Autrefois la viande se conservait bien (heureusement : il n’y avait pas de frigo dans les maisons !) maintenant il faut consommer sous huit jours. « Alors que, de mon temps, les arrières se conservaient facilement 15 jours dans un frigo à 5°, la viande mûrissait toute seule et elle était très tendre ».
Indépendamment de l’âge de la bête, et de la race, la qualité de la viande dépend aussi de l’alimentation : herbe, foin, betteraves, quelques tourteaux. De nos jours les granulés et le maïs en trop grande quantité donnent à la viande un toucher huileux.
Ne nos jours, la viande d’une bête engraissée trop vite n’a pas de conservation. Dès le soir, en vitrine réfrigérée, la tranche de viande porte une auréole grise qui montre que la viande n’a plus sa qualité d’origine. De plus la viande est livrée aux bouchers, sous vide : elle doit être vendue rapidement car la mise sous vide fait sortir le sang, la viande n’a plus la même saveur, ni le même moelleux, ni la même couleur.
Dommage.
B.Poiraud
André Sinenberg : merci pour le foirail
Des traditions régionales
En France, dans plusieurs départements, il a existé jusqu’en 1925 un système autorisé de vente « au quart d’os », ce qui veut dire que l’acheteur de 750 grammes de viande en payait 1000 grammes. Le client emportait s’il le souhaitait les 250 grammes complémentaires d’os et de déchets. En général, il les prenait.

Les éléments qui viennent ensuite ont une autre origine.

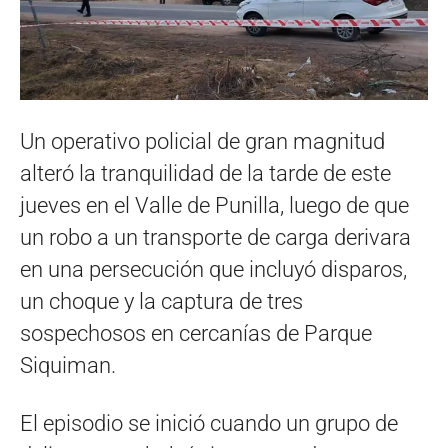
Un operativo policial de gran magnitud
alteró la tranquilidad de la tarde de este
jueves en el Valle de Punilla, luego de que
un robo a un transporte de carga derivara
en una persecución que incluyó disparos,
un choque y la captura de tres
sospechosos en cercanías de Parque
Siquiman.
El episodio se inició cuando un grupo de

Ce complément du quart avait le nom de « réjouissance ». On dit que certains commerçants étaient obligés de racheter des os...
Viande en carême
(récit de Louis-sébastien Mercier Tableaux de Paris - 1790)
Les boucheries sont ouvertes en plein carême, tant à l’usage des protestants et des malades, que de tous ceux enfin qui veulent faire gras. Il est vrai que le bigot en passant y jette des yeux courroucés, et qu’en rentrant chez lui, il crie contre ce scandale ; mais heureusement que l’administration a senti qu’il convenoit de laisser à chaque estomac et à chaque conscience, la liberté du gras ou du maigre.
Les curés des paroisses se prêtent eux-mêmes facilement à la dispense. On remplace l’abstinence par une légère aumône, et tout le monde s’en trouve mieux. où est le temps où l’on étoit obligé, lorsqu’on vouloit envoyer un bouillon à un malade, de le cacher dans une boë te à perruque ?
Dans ma jeunesse, j’ai vu arrêter le dîner du prince de Condé, qu’on lui portoit de son hôtel au jeu-de-paume de la rue mazarine. Les estafiers de je ne sais quelle jurisdiction avoient saisi le potage et les poulardes de son altesse sérénissime.
Ces puérilités ont pris fin : mais quelques sots gémissent encore sur l’abolition de l’ancienne rigueur qui plaçoit dans les rues des emporteurs de tous les dînés accommodés au gras.